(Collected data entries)

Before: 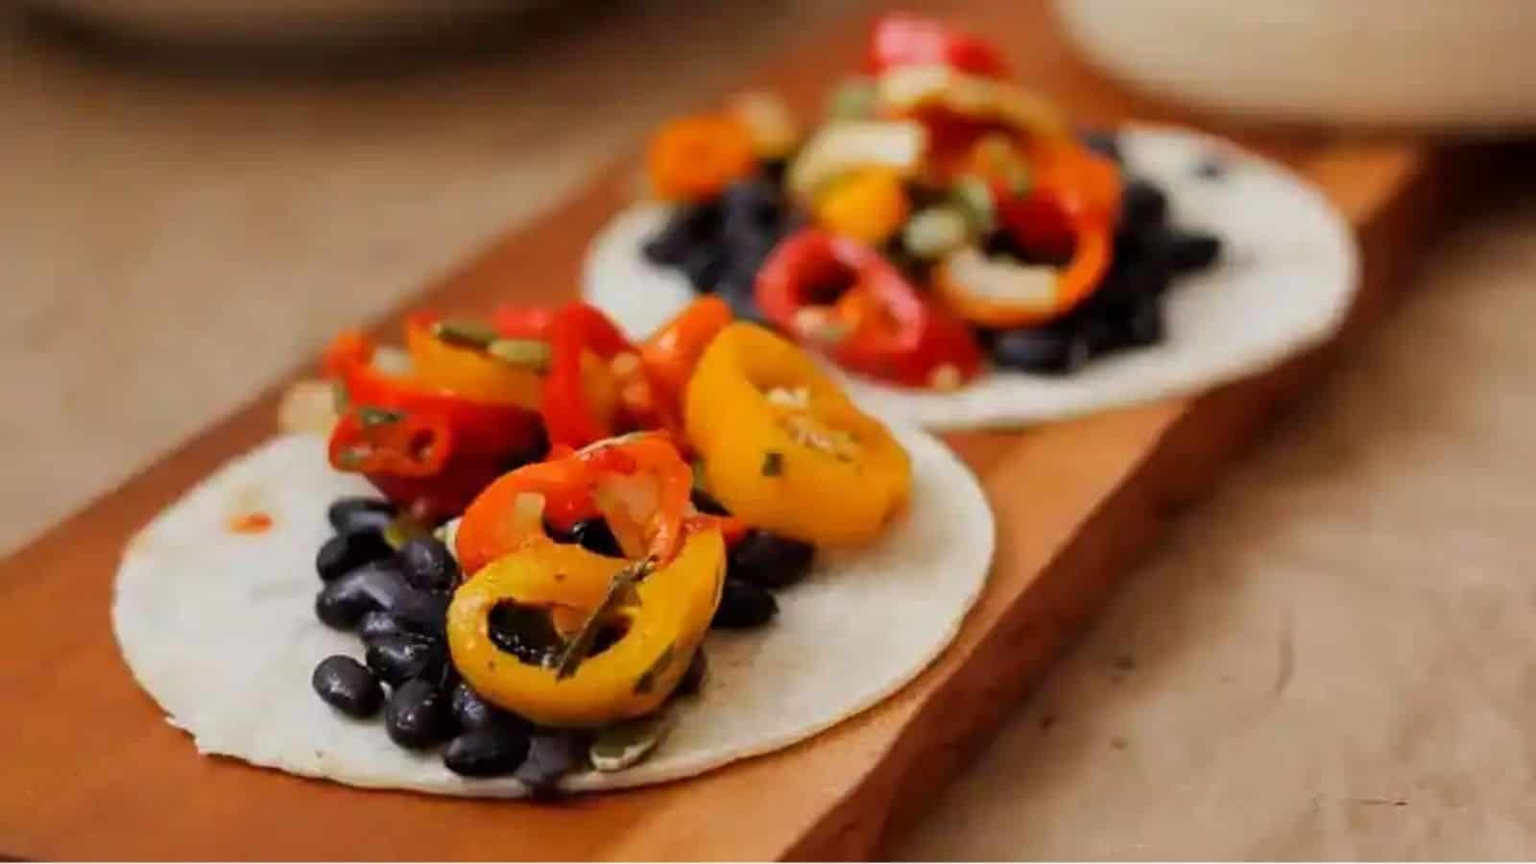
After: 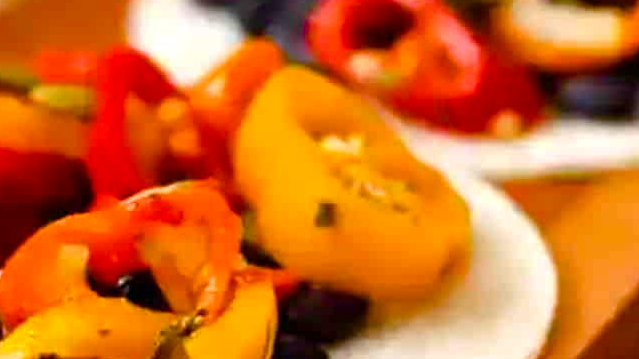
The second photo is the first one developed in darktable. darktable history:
crop: left 30%, top 30%, right 30%, bottom 30%
color balance rgb: linear chroma grading › shadows -2.2%, linear chroma grading › highlights -15%, linear chroma grading › global chroma -10%, linear chroma grading › mid-tones -10%, perceptual saturation grading › global saturation 45%, perceptual saturation grading › highlights -50%, perceptual saturation grading › shadows 30%, perceptual brilliance grading › global brilliance 18%, global vibrance 45%
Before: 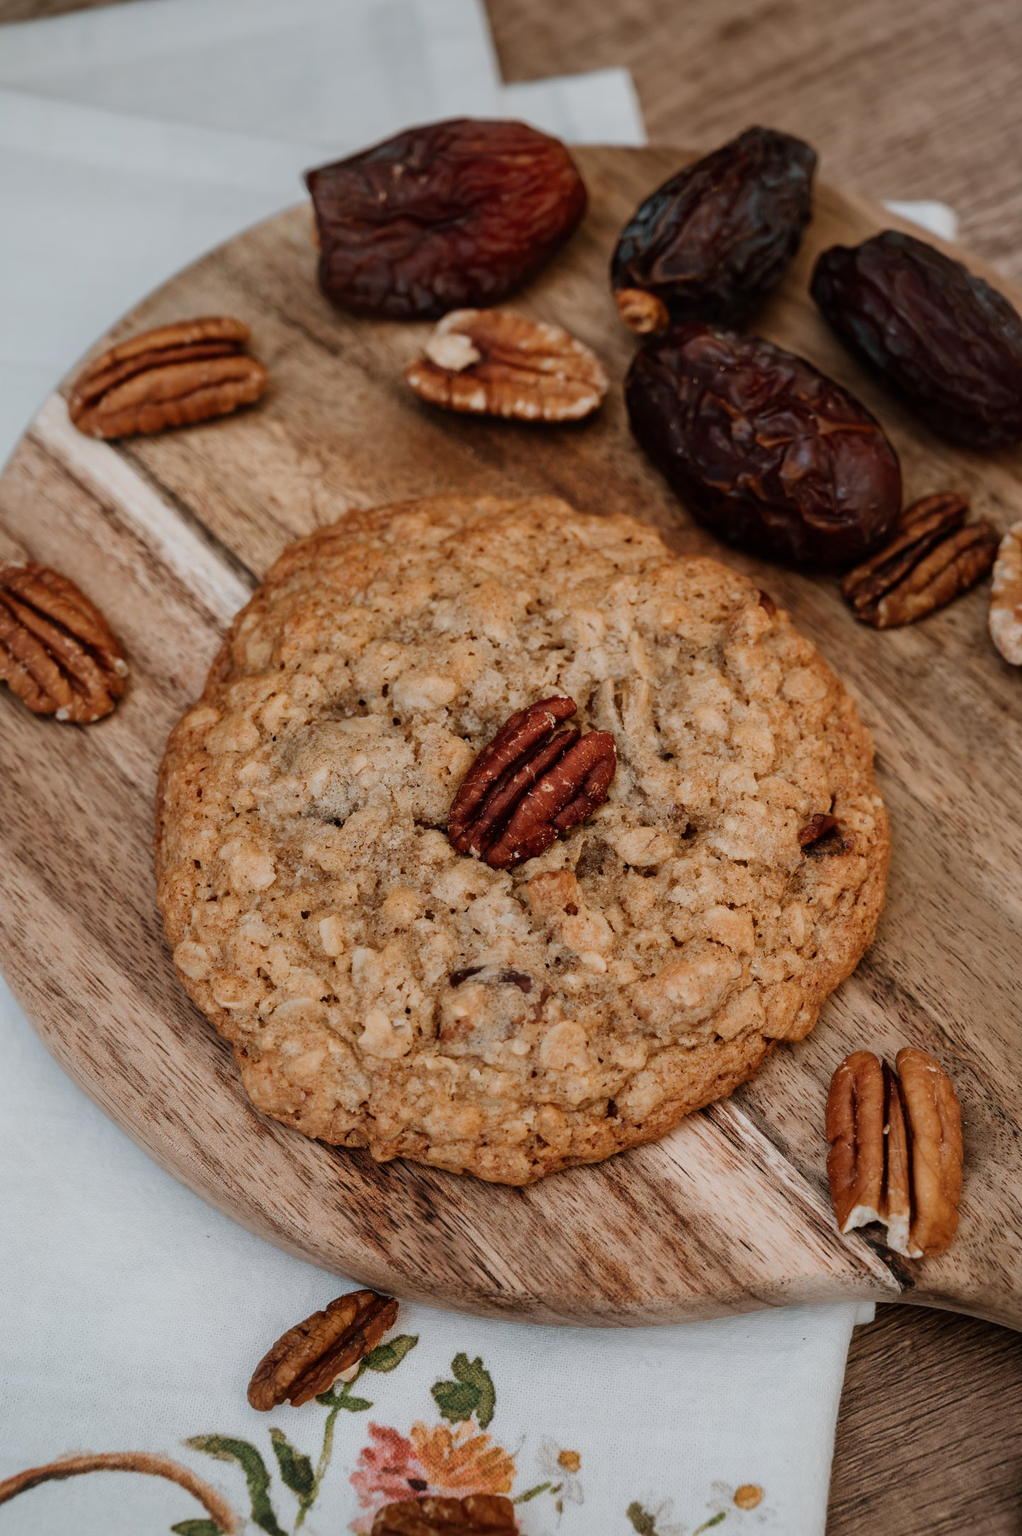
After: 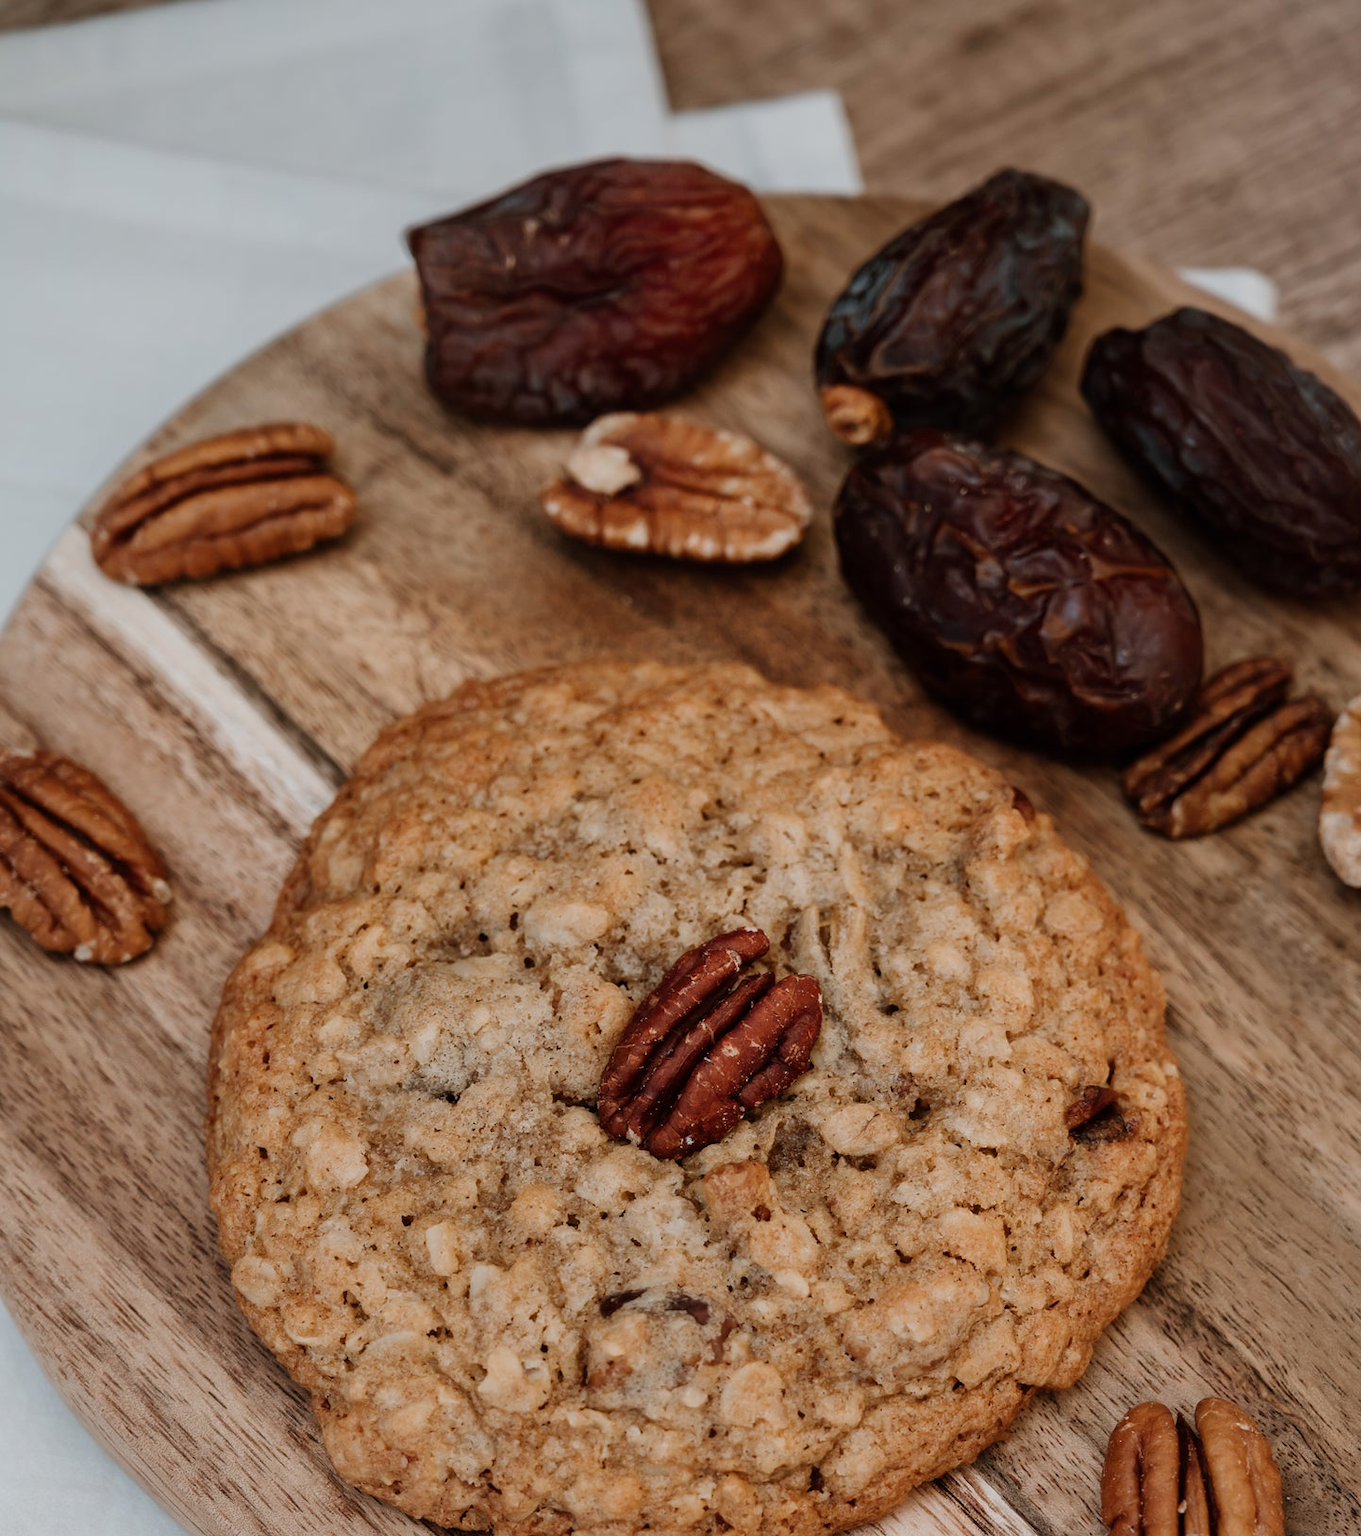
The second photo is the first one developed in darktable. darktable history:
crop: bottom 24.967%
contrast brightness saturation: saturation -0.04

_Aim of the exercise_
Could you reproduce all of the lines above word for word, leaving the pictures out?

_Written reply_
Before: 
After: 
The second photo is the first one developed in darktable. darktable history:
crop: left 30%, top 30%, right 30%, bottom 30%
color balance rgb: linear chroma grading › shadows -2.2%, linear chroma grading › highlights -15%, linear chroma grading › global chroma -10%, linear chroma grading › mid-tones -10%, perceptual saturation grading › global saturation 45%, perceptual saturation grading › highlights -50%, perceptual saturation grading › shadows 30%, perceptual brilliance grading › global brilliance 18%, global vibrance 45%
Before: 
After: 
The second photo is the first one developed in darktable. darktable history:
crop: bottom 24.967%
contrast brightness saturation: saturation -0.04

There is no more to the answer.